**Task requirements**
Write out all of the data exactly as it appears.

○ ○ ○

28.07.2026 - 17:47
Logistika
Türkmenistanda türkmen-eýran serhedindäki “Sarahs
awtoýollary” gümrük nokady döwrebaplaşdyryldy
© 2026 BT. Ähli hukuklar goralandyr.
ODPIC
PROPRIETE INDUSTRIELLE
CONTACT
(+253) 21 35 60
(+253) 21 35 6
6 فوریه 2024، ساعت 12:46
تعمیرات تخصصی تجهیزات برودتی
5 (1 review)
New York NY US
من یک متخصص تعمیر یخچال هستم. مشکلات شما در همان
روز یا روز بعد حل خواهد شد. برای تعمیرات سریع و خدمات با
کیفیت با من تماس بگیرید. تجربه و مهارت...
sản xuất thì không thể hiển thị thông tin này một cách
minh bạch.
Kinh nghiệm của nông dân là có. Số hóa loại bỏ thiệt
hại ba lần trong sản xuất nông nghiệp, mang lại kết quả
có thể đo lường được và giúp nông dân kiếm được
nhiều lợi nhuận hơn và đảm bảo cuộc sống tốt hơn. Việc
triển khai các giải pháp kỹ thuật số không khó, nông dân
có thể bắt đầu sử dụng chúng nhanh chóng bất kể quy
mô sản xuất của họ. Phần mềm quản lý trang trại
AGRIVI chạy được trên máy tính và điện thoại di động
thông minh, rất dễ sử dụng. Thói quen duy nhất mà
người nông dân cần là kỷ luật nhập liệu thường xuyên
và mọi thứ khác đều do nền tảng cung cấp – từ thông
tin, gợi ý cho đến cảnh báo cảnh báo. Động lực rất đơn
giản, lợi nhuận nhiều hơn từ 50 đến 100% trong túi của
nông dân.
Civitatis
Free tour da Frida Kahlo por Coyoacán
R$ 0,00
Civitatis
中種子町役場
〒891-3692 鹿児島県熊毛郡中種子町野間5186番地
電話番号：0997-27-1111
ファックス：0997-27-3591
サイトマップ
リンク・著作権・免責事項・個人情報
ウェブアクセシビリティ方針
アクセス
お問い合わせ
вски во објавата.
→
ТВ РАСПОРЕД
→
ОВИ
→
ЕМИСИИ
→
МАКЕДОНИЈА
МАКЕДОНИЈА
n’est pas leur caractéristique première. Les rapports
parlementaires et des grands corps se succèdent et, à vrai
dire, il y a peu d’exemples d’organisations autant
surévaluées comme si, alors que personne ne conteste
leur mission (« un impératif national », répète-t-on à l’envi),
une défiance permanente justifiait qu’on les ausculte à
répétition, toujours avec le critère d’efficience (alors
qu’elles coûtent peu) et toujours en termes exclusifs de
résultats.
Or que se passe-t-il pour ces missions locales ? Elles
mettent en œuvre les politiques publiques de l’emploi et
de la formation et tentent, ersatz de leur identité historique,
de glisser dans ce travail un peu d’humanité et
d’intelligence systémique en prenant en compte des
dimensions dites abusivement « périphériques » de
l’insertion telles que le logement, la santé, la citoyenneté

○ ○ ○

**Exercise output**
28.07.2026 - 17:47
Logistika
Türkmenistanda türkmen-eýran serhedindäki “Sarahs
awtoýollary” gümrük nokady döwrebaplaşdyryldy
© 2026 BT. Ähli hukuklar goralandyr.
ODPIC
PROPRIETE INDUSTRIELLE
CONTACT
(+253) 21 35 60
(+253) 21 35 6
6 فوریه 2024، ساعت 12:46
تعمیرات تخصصی تجهیزات برودتی
5 (1 review)
New York NY US
من یک متخصص تعمیر یخچال هستم. مشکلات شما در همان
روز یا روز بعد حل خواهد شد. برای تعمیرات سریع و خدمات با
کیفیت با من تماس بگیرید. تجربه و مهارت...
sản xuất thì không thể hiển thị thông tin này một cách
minh bạch.
Kinh nghiệm của nông dân là có. Số hóa loại bỏ thiệt
hại ba lần trong sản xuất nông nghiệp, mang lại kết quả
có thể đo lường được và giúp nông dân kiếm được
nhiều lợi nhuận hơn và đảm bảo cuộc sống tốt hơn. Việc
triển khai các giải pháp kỹ thuật số không khó, nông dân
có thể bắt đầu sử dụng chúng nhanh chóng bất kể quy
mô sản xuất của họ. Phần mềm quản lý trang trại
AGRIVI chạy được trên máy tính và điện thoại di động
thông minh, rất dễ sử dụng. Thói quen duy nhất mà
người nông dân cần là kỷ luật nhập liệu thường xuyên
và mọi thứ khác đều do nền tảng cung cấp – từ thông
tin, gợi ý cho đến cảnh báo cảnh báo. Động lực rất đơn
giản, lợi nhuận nhiều hơn từ 50 đến 100% trong túi của
nông dân.
Civitatis
Free tour da Frida Kahlo por Coyoacán
R$ 0,00
Civitatis
中種子町役場
〒891-3692 鹿児島県熊毛郡中種子町野間5186番地
電話番号：0997-27-1111
ファックス：0997-27-3591
サイトマップ
リンク・著作権・免責事項・個人情報
ウェブアクセシビリティ方針
アクセス
お問い合わせ
вски во објавата.
→
ТВ РАСПОРЕД
→
ОВИ
→
ЕМИСИИ
→
МАКЕДОНИЈА
МАКЕДОНИЈА
n’est pas leur caractéristique première. Les rapports
parlementaires et des grands corps se succèdent et, à vrai
dire, il y a peu d’exemples d’organisations autant
surévaluées comme si, alors que personne ne conteste
leur mission (« un impératif national », répète-t-on à l’envi),
une défiance permanente justifiait qu’on les ausculte à
répétition, toujours avec le critère d’efficience (alors
qu’elles coûtent peu) et toujours en termes exclusifs de
résultats.
Or que se passe-t-il pour ces missions locales ? Elles
mettent en œuvre les politiques publiques de l’emploi et
de la formation et tentent, ersatz de leur identité historique,
de glisser dans ce travail un peu d’humanité et
d’intelligence systémique en prenant en compte des
dimensions dites abusivement « périphériques » de
l’insertion telles que le logement, la santé, la citoyenneté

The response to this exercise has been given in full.